- Episode no.: Season 3 Episode 8
- Directed by: David Steinberg
- Written by: Larry David; Bob Shaw; Don McEnery;
- Production code: 308
- Original air date: November 13, 1991

Guest appearances
- John Apicella as Repairman; Ping Wu as Ping; Norman Brenner as Beder;

Episode chronology
| ← Previous "The Cafe" | Next → "The Nose Job" |
- Seinfeld season 3

= The Tape =

"The Tape" is the eighth episode of the third season of the American television sitcom Seinfeld (and the 25th episode overall). It first aired on NBC in the United States on November 13, 1991. The episode was written by Larry David, Don McEnery and Bob Shaw, and directed by David Steinberg. In this episode, Elaine leaves an erotic message on a tape recorder as a prank, inadvertently causing George to harbor a secret crush on her.

==Plot==
After testing new material in his comedy act, Jerry plays back a tape recording to gauge audience reception. Partway through, he is surprised and titillated by an unidentified woman's voice sexually propositioning into the tape recorder. George and Kramer are likewise aroused. Elaine confides to George that she recorded the mystery voice as a prank, leading Jerry to believe that someone in the audience was lusting after him. George is uncontrollably sexually excited by his secret knowledge of Elaine's lascivious side.

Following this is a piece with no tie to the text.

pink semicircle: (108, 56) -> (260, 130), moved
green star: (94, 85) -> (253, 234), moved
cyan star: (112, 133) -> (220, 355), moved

Kramer gets a free camcorder, and indulges in filming everyone. He pretends to interview Elaine as a porn star; playfully improvising, she jokes about her and George as co-stars in a porn film. The tease of actual sex with Elaine haunts George as he drives her home, but he fails to proposition to her.

Seeing a Chinese doctor's claimed baldness cure on CNN, George tries to order the cure by phoning China long-distance. He first fails to account for the time zone difference, then the sellers not speaking English. A Chinese delivery boy arrives and George enlists him as interpreter, successfully buying the cure—a foul-smelling, thick topical cream. George is torn between putting the cream on for his own sake and taking it off for Elaine's, and finally covers it with a cowboy hat.

Kramer schemes to reclaim the jacket he relinquished last episode to his mother's ex-boyfriend, who is now in jail.

Jerry identifies and asks out a woman who sat near the tape recorder, and is confused by her reluctance to be intimate. Elaine confesses before the prank goes too far, but not before George tells all to Jerry out of sexual frustration. Kramer overhears while scrutinizing George's hair growth on video. With not just George but all three men turned on by the revelation, Elaine apprehensively leaves. The men fight over the tape recorder.

==Production==
This episode is the first appearance of Ping, the delivery boy who would return in the later episodes "The Visa", "The Virgin" and "The Pilot".

==Use in scientific research==
The Simpsons "Bart the General" and Seinfeld's "The Tape" were used in a Dartmouth College experiment to study brain activity in relation to humorous moments in television shows. The results were published in a 2004 issue of the academic journal Neurolmage. The researchers noted, "During moments of humor detection, significant [brain] activation was noted in the left posterior middle temporal gyrus ... and left inferior frontal gyrus."